Pumpkin beers are one of the great treats of the season. Their amber color and pumpkin pie flavor perfectly bespeak the fall harvest.
Beers have been made with pumpkins in this country since colonial times. Back then, barley wasn't grown here and importing it from Europe was expensive. The early colonists had to look to other sources for fermentable sugars to make beer. One of those sources was pumpkin. Even George Washington is purported to have made a pumpkin beer.
Modern pumpkin beers came about in the mid-1980s when California brewpub owner and avid gardener Bill Owens needed a use for a massive gourd growing in his back yard. He baked the pumpkin, mashed it with his grains, added some spices and sold the resulting brew in his pub. It was an instant hit. What began as a gimmick has in the past few years become a popular trend, with fans clamoring to get these beers as soon as they hit store shelves.

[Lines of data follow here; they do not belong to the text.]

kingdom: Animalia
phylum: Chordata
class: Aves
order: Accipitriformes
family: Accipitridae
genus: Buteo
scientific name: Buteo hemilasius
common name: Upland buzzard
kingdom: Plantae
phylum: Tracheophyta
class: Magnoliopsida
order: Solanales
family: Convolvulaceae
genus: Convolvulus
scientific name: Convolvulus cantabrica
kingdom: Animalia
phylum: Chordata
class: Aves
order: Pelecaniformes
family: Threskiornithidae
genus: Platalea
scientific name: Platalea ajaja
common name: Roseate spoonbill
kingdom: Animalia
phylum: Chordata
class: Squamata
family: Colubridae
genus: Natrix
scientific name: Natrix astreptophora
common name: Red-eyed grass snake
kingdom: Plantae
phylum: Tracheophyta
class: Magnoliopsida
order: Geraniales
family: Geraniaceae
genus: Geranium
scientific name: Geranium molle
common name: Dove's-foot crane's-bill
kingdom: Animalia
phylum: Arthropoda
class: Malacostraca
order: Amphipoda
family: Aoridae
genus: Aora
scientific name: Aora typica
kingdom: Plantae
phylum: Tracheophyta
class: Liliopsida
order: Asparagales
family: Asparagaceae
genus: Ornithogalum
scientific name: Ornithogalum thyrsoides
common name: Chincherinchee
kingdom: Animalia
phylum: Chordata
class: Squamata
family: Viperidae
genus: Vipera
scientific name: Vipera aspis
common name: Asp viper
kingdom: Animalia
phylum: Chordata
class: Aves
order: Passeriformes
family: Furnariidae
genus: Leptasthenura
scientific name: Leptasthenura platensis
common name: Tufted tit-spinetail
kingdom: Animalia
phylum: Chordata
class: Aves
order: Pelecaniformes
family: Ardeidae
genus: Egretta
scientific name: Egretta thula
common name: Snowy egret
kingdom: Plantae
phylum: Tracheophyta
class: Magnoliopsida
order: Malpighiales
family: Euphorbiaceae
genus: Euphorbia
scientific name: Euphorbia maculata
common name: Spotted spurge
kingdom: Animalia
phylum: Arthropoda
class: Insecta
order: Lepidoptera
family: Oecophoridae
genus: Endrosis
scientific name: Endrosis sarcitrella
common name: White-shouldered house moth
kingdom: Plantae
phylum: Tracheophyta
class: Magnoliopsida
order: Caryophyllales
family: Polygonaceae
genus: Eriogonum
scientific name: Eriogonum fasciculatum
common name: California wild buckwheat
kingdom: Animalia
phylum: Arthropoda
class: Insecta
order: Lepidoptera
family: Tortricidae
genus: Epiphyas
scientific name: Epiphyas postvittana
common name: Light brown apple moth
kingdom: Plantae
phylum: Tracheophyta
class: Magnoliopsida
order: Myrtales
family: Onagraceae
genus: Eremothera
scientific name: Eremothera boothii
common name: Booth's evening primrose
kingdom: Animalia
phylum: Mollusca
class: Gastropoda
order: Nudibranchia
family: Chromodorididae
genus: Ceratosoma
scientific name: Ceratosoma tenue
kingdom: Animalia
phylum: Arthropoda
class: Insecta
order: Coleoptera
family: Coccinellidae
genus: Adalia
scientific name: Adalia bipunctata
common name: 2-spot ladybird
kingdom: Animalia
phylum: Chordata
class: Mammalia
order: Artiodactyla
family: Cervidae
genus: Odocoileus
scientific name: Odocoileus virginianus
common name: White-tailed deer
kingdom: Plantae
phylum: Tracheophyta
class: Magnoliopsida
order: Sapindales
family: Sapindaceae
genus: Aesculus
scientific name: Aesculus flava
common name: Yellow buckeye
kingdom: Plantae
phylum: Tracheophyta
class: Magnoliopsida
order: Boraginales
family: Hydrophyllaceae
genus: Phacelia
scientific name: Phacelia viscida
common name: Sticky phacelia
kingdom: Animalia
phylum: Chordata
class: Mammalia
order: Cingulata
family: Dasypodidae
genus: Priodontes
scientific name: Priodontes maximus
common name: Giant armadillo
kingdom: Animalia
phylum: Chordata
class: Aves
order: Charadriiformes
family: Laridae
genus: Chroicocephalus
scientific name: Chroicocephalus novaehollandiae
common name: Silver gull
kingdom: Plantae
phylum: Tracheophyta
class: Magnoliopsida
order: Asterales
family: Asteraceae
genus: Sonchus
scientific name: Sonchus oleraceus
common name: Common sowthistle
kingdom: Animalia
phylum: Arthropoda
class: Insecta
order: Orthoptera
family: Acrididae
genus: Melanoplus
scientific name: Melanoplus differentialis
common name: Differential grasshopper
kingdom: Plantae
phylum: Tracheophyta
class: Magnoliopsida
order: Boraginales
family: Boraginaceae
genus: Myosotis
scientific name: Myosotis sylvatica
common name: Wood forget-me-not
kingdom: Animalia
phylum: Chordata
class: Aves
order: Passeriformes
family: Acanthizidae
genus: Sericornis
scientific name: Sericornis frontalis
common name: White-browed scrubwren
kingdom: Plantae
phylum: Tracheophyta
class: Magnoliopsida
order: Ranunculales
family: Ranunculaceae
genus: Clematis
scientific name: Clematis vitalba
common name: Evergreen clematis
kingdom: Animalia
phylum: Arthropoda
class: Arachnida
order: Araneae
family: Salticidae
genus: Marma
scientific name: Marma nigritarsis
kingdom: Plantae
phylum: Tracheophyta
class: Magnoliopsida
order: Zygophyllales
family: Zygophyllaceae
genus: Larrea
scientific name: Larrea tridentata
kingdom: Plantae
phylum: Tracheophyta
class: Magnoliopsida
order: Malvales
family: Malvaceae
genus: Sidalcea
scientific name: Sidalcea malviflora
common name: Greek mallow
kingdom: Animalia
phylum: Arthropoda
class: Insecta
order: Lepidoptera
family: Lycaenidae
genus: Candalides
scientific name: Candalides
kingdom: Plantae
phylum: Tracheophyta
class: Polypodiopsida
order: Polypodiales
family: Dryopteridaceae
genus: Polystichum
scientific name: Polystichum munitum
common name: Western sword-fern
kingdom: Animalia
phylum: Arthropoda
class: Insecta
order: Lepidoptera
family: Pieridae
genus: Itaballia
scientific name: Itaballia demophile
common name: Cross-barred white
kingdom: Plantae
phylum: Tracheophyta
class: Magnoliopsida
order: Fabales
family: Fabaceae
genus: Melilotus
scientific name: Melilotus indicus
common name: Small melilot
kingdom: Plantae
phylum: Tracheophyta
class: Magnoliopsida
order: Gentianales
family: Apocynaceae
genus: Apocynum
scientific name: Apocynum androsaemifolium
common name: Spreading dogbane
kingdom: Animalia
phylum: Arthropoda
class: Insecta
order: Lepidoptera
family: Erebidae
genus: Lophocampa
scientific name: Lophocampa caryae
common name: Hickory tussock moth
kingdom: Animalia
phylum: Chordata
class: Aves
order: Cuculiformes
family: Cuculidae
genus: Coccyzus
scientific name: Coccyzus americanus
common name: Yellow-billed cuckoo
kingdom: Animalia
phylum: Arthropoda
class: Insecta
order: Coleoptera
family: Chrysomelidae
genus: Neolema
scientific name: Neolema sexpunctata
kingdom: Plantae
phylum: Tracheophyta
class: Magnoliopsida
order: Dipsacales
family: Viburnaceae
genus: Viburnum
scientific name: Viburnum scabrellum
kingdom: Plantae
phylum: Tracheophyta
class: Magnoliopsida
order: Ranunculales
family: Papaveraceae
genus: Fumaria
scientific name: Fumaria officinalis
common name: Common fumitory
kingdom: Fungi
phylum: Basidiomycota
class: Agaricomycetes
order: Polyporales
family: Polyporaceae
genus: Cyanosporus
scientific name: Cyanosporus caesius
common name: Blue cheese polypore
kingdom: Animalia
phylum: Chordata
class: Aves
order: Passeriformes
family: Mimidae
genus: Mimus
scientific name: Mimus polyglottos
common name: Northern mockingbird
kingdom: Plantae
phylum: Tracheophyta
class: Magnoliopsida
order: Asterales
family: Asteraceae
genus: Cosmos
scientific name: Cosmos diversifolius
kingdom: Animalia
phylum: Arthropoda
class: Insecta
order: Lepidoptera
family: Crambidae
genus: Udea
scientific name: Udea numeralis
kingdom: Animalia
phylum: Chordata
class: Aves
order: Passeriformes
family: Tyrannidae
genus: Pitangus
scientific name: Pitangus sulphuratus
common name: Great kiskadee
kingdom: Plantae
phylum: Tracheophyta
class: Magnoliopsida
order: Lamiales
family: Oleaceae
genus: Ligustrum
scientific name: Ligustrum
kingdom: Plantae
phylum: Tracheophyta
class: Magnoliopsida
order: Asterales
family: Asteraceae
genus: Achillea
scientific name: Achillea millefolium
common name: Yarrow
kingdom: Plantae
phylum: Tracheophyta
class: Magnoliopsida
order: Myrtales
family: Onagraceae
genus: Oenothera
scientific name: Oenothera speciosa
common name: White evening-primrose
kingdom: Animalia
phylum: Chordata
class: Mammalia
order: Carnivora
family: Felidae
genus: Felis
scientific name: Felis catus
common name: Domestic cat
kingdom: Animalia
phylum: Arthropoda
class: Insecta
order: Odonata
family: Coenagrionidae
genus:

While recipes vary from brewer to brewer, today's pumpkin beers are nearly all built on a flavorful base of rich caramel malt. The squash has a fairly neutral flavor, but a light vegetal sweetness is usually present in varying degrees. Most brewers turn to spices like cinnamon, nutmeg and allspice to complete the pumpkin pie in a bottle effect.
A brew worth noting
Weyerbacher Brewing Co. from Pennsylvania has a wonderful example in its Imperial Pumpkin Ale. At 8 percent alcohol, it is a big and full-flavored brew with complex layers of caramel, bread crust, cinnamon and squash. Background chocolaty flavors give it an extra bit of character. It's like a spicy loaf of pumpkin bread.
Most pumpkin beers on the market are ales. Milwaukee's Lakefront Brewery has bucked that trend with Pumpkin Lager. Cinnamon absolutely dominates the aroma, reminding me of Red Hots candy. I almost expected heat when I tasted it. The flavor, though, is all about caramel and pumpkin, with the spices taking a back seat. Hints of raisin add some interest. Light body and a crisp lager finish make this an utterly sessionable beer.
For something a little darker, try Small Batch Pumpkin Ale from Tommyknocker Brewing Co. This English-style brown ale turned pumpkin beer has the caramel and spice, but with added layers of toast and roast. It's a bit more bitter than most, which helps to balance the malty sweetness.
The only local production brewery making pumpkin ale is Flat Earth Brewing Co. Its Mummy Train really is pumpkin pie in a glass, right down to the flaky crust. Last year the brewery made a change in its spice mix, turning what had been an overly spiced beer into one that is beautifully balanced. Currently available only on draft, Flat Earth expects to offer Mummy Train in bottles later this month.
For another local option, head to the Town Hall Brewpub in Minneapolis on Oct. 17 for the release of its Petunia's Pumpkin Ale.